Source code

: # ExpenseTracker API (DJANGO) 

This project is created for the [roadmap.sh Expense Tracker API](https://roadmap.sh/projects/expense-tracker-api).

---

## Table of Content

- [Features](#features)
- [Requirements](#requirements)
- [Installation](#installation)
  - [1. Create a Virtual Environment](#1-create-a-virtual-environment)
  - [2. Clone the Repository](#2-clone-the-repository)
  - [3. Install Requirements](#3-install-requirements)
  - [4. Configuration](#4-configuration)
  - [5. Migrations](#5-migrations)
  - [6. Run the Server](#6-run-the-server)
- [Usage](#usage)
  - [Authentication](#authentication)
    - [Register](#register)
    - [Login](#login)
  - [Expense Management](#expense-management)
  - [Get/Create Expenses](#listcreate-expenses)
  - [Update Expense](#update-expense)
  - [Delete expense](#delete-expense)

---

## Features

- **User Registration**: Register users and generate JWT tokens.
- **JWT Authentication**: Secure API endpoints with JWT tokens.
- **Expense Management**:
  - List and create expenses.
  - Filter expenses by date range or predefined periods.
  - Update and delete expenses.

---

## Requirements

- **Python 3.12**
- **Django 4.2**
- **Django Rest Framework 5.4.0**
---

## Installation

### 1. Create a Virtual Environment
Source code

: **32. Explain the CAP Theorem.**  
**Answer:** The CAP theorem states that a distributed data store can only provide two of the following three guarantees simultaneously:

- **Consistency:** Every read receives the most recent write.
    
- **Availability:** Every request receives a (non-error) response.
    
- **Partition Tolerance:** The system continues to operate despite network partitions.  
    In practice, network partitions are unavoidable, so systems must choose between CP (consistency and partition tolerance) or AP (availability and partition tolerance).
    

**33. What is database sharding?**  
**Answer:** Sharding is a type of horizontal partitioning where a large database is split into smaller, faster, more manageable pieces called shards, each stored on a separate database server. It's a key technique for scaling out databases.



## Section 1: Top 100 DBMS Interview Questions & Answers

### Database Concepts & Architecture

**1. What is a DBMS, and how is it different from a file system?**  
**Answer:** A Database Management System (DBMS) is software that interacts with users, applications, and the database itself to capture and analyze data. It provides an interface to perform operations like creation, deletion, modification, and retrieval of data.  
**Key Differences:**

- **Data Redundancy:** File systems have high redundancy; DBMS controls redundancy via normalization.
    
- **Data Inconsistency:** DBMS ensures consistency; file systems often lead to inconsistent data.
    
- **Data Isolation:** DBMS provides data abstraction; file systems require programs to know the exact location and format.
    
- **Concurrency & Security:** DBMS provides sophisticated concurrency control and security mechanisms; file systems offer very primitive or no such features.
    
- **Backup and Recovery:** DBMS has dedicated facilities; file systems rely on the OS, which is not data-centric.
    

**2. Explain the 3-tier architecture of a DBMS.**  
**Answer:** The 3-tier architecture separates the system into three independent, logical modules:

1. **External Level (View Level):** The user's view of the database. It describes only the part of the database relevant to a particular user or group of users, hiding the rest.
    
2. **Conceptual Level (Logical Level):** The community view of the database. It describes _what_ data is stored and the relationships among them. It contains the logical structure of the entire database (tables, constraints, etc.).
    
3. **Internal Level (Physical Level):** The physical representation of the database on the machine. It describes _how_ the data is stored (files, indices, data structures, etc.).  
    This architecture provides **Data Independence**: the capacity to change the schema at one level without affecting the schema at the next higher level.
::::::::::
— WHAT TO WORK ON —
Quote all of the data above word for word.

— ANSWER TO THE EXERCISE —
Source code

: # ExpenseTracker API (DJANGO) 

This project is created for the [roadmap.sh Expense Tracker API](https://roadmap.sh/projects/expense-tracker-api).

---

## Table of Content

- [Features](#features)
- [Requirements](#requirements)
- [Installation](#installation)
  - [1. Create a Virtual Environment](#1-create-a-virtual-environment)
  - [2. Clone the Repository](#2-clone-the-repository)
  - [3. Install Requirements](#3-install-requirements)
  - [4. Configuration](#4-configuration)
  - [5. Migrations](#5-migrations)
  - [6. Run the Server](#6-run-the-server)
- [Usage](#usage)
  - [Authentication](#authentication)
    - [Register](#register)
    - [Login](#login)
  - [Expense Management](#expense-management)
  - [Get/Create Expenses](#listcreate-expenses)
  - [Update Expense](#update-expense)
  - [Delete expense](#delete-expense)

---

## Features

- **User Registration**: Register users and generate JWT tokens.
- **JWT Authentication**: Secure API endpoints with JWT tokens.
- **Expense Management**:
  - List and create expenses.
  - Filter expenses by date range or predefined periods.
  - Update and delete expenses.

---

## Requirements

- **Python 3.12**
- **Django 4.2**
- **Django Rest Framework 5.4.0**
---

## Installation

### 1. Create a Virtual Environment
Source code

: **32. Explain the CAP Theorem.**  
**Answer:** The CAP theorem states that a distributed data store can only provide two of the following three guarantees simultaneously:

- **Consistency:** Every read receives the most recent write.
    
- **Availability:** Every request receives a (non-error) response.
    
- **Partition Tolerance:** The system continues to operate despite network partitions.  
    In practice, network partitions are unavoidable, so systems must choose between CP (consistency and partition tolerance) or AP (availability and partition tolerance).
    

**33. What is database sharding?**  
**Answer:** Sharding is a type of horizontal partitioning where a large database is split into smaller, faster, more manageable pieces called shards, each stored on a separate database server. It's a key technique for scaling out databases.



## Section 1: Top 100 DBMS Interview Questions & Answers

### Database Concepts & Architecture

**1. What is a DBMS, and how is it different from a file system?**  
**Answer:** A Database Management System (DBMS) is software that interacts with users, applications, and the database itself to capture and analyze data. It provides an interface to perform operations like creation, deletion, modification, and retrieval of data.  
**Key Differences:**

- **Data Redundancy:** File systems have high redundancy; DBMS controls redundancy via normalization.
    
- **Data Inconsistency:** DBMS ensures consistency; file systems often lead to inconsistent data.
    
- **Data Isolation:** DBMS provides data abstraction; file systems require programs to know the exact location and format.
    
- **Concurrency & Security:** DBMS provides sophisticated concurrency control and security mechanisms; file systems offer very primitive or no such features.
    
- **Backup and Recovery:** DBMS has dedicated facilities; file systems rely on the OS, which is not data-centric.
    

**2. Explain the 3-tier architecture of a DBMS.**  
**Answer:** The 3-tier architecture separates the system into three independent, logical modules:

1. **External Level (View Level):** The user's view of the database. It describes only the part of the database relevant to a particular user or group of users, hiding the rest.
    
2. **Conceptual Level (Logical Level):** The community view of the database. It describes _what_ data is stored and the relationships among them. It contains the logical structure of the entire database (tables, constraints, etc.).
    
3. **Internal Level (Physical Level):** The physical representation of the database on the machine. It describes _how_ the data is stored (files, indices, data structures, etc.).  
    This architecture provides **Data Independence**: the capacity to change the schema at one level without affecting the schema at the next higher level.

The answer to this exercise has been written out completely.